Page-level text extractions:
= Beginning of Section =
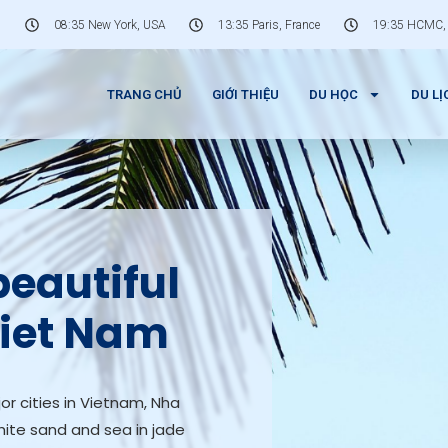
08:35 New York, USA
13:35 Paris, France
19:35 HCMC,
TRANG CHỦ
GIỚI THIỆU
DU HỌC
DU LỊ
beautiful
Viet Nam
or cities in Vietnam, Nha
ite sand and sea in jade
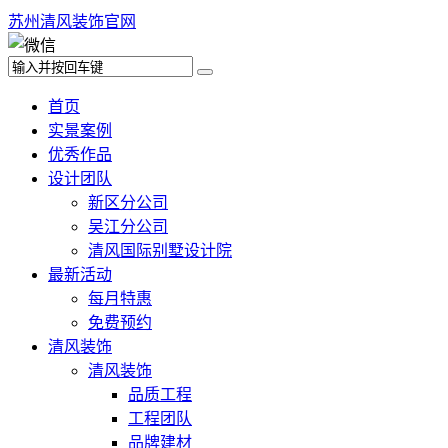
苏州清风装饰官网
首页
实景案例
优秀作品
设计团队
新区分公司
吴江分公司
清风国际别墅设计院
最新活动
每月特惠
免费预约
清风装饰
清风装饰
品质工程
工程团队
品牌建材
= End of Section =
What to do: A word-for-word copy of the records is required. Leave out every picture.

Result below:
08:35 New York, USA
13:35 Paris, France
19:35 HCMC,
TRANG CHỦ
GIỚI THIỆU
DU HỌC
DU LỊ
beautiful
Viet Nam
or cities in Vietnam, Nha
ite sand and sea in jade
苏州清风装饰官网
首页
实景案例
优秀作品
设计团队
新区分公司
吴江分公司
清风国际别墅设计院
最新活动
每月特惠
免费预约
清风装饰
清风装饰
品质工程
工程团队
品牌建材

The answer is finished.